In an era when compliance heads have unprecedented importance in banking, there is perhaps no other major financial institution in the world where the role is quite as crucial as it is at Danske Bank. Philippe Vollot became the Danish lender’s new chief compliance officer in November last year, just weeks after former chief executive Thomas Borgen resigned, amid a €200 billion money-laundering scandal.
In a sense, Vollot has jumped from the frying pan to the fire. Originally a French lawyer, he previously ran financial crime compliance at Deutsche Bank, when the German lender faced hundreds of millions of dollars of fines for anti-money laundering failures.
The money-laundering scandal has hit Danske’s reputation hard.

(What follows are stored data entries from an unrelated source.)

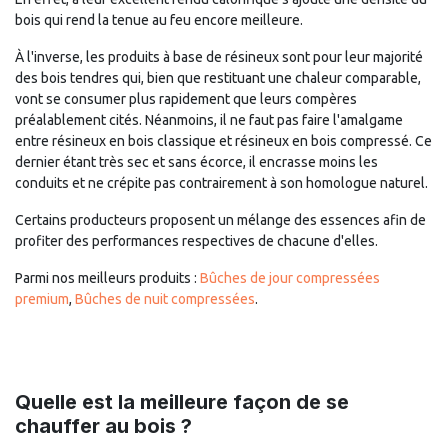
bois qui rend la tenue au feu encore meilleure.
À l'inverse, les produits à base de résineux sont pour leur majorité
des bois tendres qui, bien que restituant une chaleur comparable,
vont se consumer plus rapidement que leurs compères
préalablement cités. Néanmoins, il ne faut pas faire l'amalgame
entre résineux en bois classique et résineux en bois compressé. Ce
dernier étant très sec et sans écorce, il encrasse moins les
conduits et ne crépite pas contrairement à son homologue naturel.
Certains producteurs proposent un mélange des essences afin de
profiter des performances respectives de chacune d'elles.
Parmi nos meilleurs produits :
Bûches de jour compressées
premium
,
Bûches de nuit compressées
.
Quelle est la meilleure façon de se
chauffer au bois ?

In Denmark, it has haemorrhaged customers, and it is now being forced to reassess business it has done for years as an international Scandinavian corporate banking champion.

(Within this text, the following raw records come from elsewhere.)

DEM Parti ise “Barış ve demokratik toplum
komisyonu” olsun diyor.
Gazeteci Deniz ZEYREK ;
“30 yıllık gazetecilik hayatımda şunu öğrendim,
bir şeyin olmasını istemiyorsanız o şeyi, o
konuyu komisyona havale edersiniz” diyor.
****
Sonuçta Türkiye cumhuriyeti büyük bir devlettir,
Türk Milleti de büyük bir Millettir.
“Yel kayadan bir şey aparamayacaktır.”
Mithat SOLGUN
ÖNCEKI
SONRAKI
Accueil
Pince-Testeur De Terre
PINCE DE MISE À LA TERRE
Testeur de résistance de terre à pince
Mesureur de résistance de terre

Vollot’s mandate, as he sees it, is to make sure such a scandal “never happens again” – that Danske regains trust, and its various stakeholders have faith that no corner of its business is any longer a magnet for dirty money. There is plenty to do. Largely in anticipation of fines in the US and elsewhere, the bank’s shares have steadily fallen to about a 40% discount to book value over the past 18 months, with no imminent catalyst for a recovery, according to Berenberg.
Since Vollot joined, Danske’s compliance department has grown by more than 50%, to around 280 people. This still seems low. Vollot says he needs at least another 100 people and expects the final figure at Danske to rest at just over 400. The bank may do more, too, to adapt its geographic, client and product exposures to reduce risk.
De-risking
Danske started running down its Estonian non-resident portfolio – the source of the scandal – four years ago. After it became clear last autumn just how much of these Estonian flows could be related to money laundering, the local financial supervisor ordered Danske to cease operations in the country. In February, Danske said of its own accord it was stopping all its activities in Latvia, Lithuania and Russia. Close peer Nordea has done something similar.
These exits have made Vollot’s job simpler, but the de-risking could go further. In July, after six weeks at the bank, new chief executive and former ABN Amro banker Chris Vogelzang, said he would be going through the business, pending an update on the strategy later this year. Money-laundering headaches will figure prominently in Vogelzang’s considerations.
Chris Vogelzang, Danske Bank |
Vollot is working alongside Vogelzang and others to figure out how Danske can adjust its product and geographical scope in line with its new appetite and business priorities. Businesses like transaction banking and wealth management, outside Scandinavia, will be a focus.
Vollot is already overseeing a full review of the bank’s correspondent banking relationships, which can number in the thousands at a bank like Danske with a large international wholesale-banking businesses. “The goal is to serve our Nordic clients, wherever they are in the world,” he says. “Even if you’re a strong regional bank, you need correspondents all over the world for this purpose. The question is are they the right ones, and do we need all of them?”
This follows drastic culls of correspondent relationships at other big banks in recent years, including in Germany. Deutsche, indeed, was the main correspondent bank for Danske’s Estonian unit, and its termination of that relationship in 2015 spurred Danske to run off the non-resident portfolio.
Now the extent of the scandal is clear, Danske will be particularly lacking in enthusiasm for a large correspondent network – even if it would like, in an ideal world, to do such business. The bank needs to be realistic, says Vollot: “It’s a question of having the right control environment. Right now, it’s known in the market: we’re on a journey to make sure that we can have the right systems and controls.”
Expertise
Vollot has already put in place the key planks for what he hopes will be a more robust structure in his own department. In recent weeks, he has hired 12 senior lieutenants to help lead the effort, including new heads from outside Danske for anti-financial crime (Satnam Lehal, previously at Morgan Stanley) and for surveillance and investigations (Simon Kingsbury, from HSBC).
“Quite quickly I realised that the bank hadn’t waited for me to join before it started tackling the issue,” he says, referring to a post-2015 financial crime transformation and remedial programme. “I saw that progress had been made, but that there was still a way to go. We needed more technical expertise.”
Vollot says that bringing the compliance function up to scratch goes well beyond de-risking, hiring and IT investment. “I’m talking to people in the business, making sure that every employee is aware of the key risks,” he says. “To succeed in the implementation of a robust control environment, you need the right people around you, but it’s also of paramount importance you have a proper cultural grounding at the same time.”
He concludes: “It’s not a one-person job. It’s the responsibility of the entire executive board, and it needs to cascade down to the whole organization, including junior people joining the firm. It takes years. The key thing for me is that we need to be judged on the actions we take when we find issues and challenges.”